Gold wants to break free
Gold has remained disappointedly range-bound through equity turmoil and rising geopolitical tensions. A flirt above $1360/oz last week was cut short by hawkish Fed minutes but more positive inflation prints could yet kick-start the returns needed to entice meaningful inflows
Inflation, Inflation, Inflation
Our bullish gold call centres on the belief that precious metal markets are still underpricing the full potential for inflation to pick up this year. Whilst this also raises the likelihood of a further three rate hikes in 2018, it will be the front-loading of inflation data that could spur gold’s long-awaited breakout, along with a little help from continued weakness in the US dollar and equity volatility. Establishing itself cleanly above $1350/oz is proving gold's biggest hurdle, but when it is done, gold stands its best chance to capture further flows from funds stuck on the sidelines.
Higher inflation is coming. Last week’s core inflation (ex-food, energy) registered a one-year high of 2.1% and the US 10-year breakeven rallied to a fresh high of 2.14%. Our economists expect inflation prints to remain high and nudge closer to 3% into summer now that a distortion from cell phone data pricing drops out of annual comparisons as well as support from a weaker dollar, rising housing/medical costs, and wage growth from a tightening labour market. Each positive data print will tempt gold closer to its higher range.
Wednesday's rising core inflation figure spurred only the briefest inflows into gold but were it not for Fed minutes being released so soon after, gold could well have gone on to accomplish its long-awaited breakout. On Wednesday, prices hit an intraday high of $1365, a level surpassed only once this year, but gains were not solidified as nervousness from the Fed minutes spurred a wave of profit-taking. Open interest on the Comex ended its three-day uptick and fell 4% through to Friday as the liquidation dragged prices back below $1350. The Commitment of Traders positioning report showed a continual lack of conviction from the fund community as net positions were almost flat in the week ending April 10th.
Look beyond outright positioning in futures/currency markets however and signals suggest the general positioning on gold is indeed bullish, albeit on the sidelines. ETF gold holdings are up by over 1Moz in the first two weeks of April (highest since 2013), short interest on the SPDR Gold ETF is down to its lowest for 12 months, and the risk reversals (25 delta 3M calls- puts) have surged to the highest since they briefly spiked after the 2016 US election. The market is increasingly skewed to the upside but it will need to be nudged into taking outright positions through an initial breakout in prices.
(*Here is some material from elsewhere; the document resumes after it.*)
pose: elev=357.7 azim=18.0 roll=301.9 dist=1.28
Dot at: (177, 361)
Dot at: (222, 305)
Today’s flat performance- even after an easing in Syria fears following missile strikes at the weekend- reaffirms an underlying support for the yellow metal and it’s likely that the re-emergence of geopolitical tensions (Syria, Russia, trade wars), a weaker dollar (ING forecasting 1.3 by year end), and equity volatility (VIX at 17%), could spark those enticing returns.
Breakeven nudges up with inflation expectations but gold stays in range ($/oz)
Options have biggest upside skew since 2016
Silver's fundamentals support a turn in the gold-silver ratio
The gold-silver ratio has averaged 81x to date in April, a level only briefly surpassed in 2016 and otherwise unseen since the global financial crisis. Our conviction that this ratio is too high and set to turn was reinforced by the 2018 GFMS silver survey published last week. The report shows that the silver market recorded a deficit last year for a fifth consecutive year, even as retail investment (coin and bars) fell 27% YoY. A 4% decline in mine supply this year will probably recover somewhat next year but a continued recovery in industrial demand (+4% in 2017 and growing for the first time since 2012) is expected to support the fundamentals. We also note that the lowest coins and bars investment since 2010 is likely to have bottomed given the correction in equity markets and crypto-currencies. Silver ETF holdings have jumped 820koz in April showing the allure of a cheap silver-gold ratio is indeed attracting investor holdings.
An abundant supply of liquid above ground stocks will nonetheless see flows dictate prices over fundamentals and we think the net short position in silver is unsustainable, prompting a recovery. CFTC data shows money managers remained a net short of 14.8k lots as of April 10th, the fourth net short position in a row, and at the largest portion of open interest since 1987. This leaves the market extremely vulnerable to short covering although time could be running out. Open interest has already retreated 10% from its April 6th high as prices remain range-bound. A sharp gold-silver ratio reversal will likely take gold’s initial uplift to squeeze out the silver shorts before the funds show further fatigue.